**Problem**
Which lines of the entries below run from the one holding "kan dukke op på de mest uventede" to the one holding "vores krop på mange måder. En af de mest", inclusive? Set down exactly those lines and no others.
*** Records supplied ***
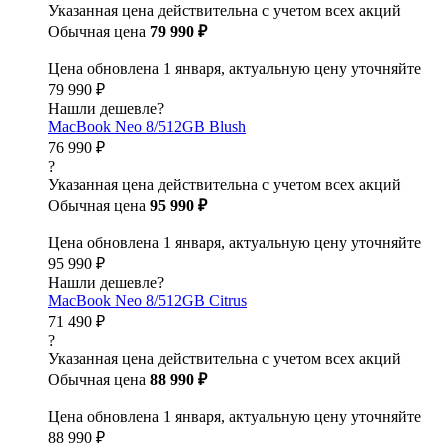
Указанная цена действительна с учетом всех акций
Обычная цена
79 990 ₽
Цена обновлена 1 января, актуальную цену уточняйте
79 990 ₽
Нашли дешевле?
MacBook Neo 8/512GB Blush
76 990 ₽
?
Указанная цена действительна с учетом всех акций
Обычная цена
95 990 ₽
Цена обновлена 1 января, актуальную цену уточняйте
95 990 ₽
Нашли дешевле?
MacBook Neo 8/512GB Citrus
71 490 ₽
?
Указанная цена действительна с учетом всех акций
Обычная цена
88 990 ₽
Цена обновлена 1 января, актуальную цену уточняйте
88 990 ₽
*** End of Records supplied ***
*** Records supplied ***
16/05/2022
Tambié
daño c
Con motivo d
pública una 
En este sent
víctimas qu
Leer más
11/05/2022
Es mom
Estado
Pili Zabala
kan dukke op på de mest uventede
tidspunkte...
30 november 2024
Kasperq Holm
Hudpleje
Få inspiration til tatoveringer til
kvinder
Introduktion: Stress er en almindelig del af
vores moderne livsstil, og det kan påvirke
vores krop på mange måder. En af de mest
*** End of Records supplied ***
**Result of the task**
kan dukke op på de mest uventede
tidspunkte...
30 november 2024
Kasperq Holm
Hudpleje
Få inspiration til tatoveringer til
kvinder
Introduktion: Stress er en almindelig del af
vores moderne livsstil, og det kan påvirke
vores krop på mange måder. En af de mest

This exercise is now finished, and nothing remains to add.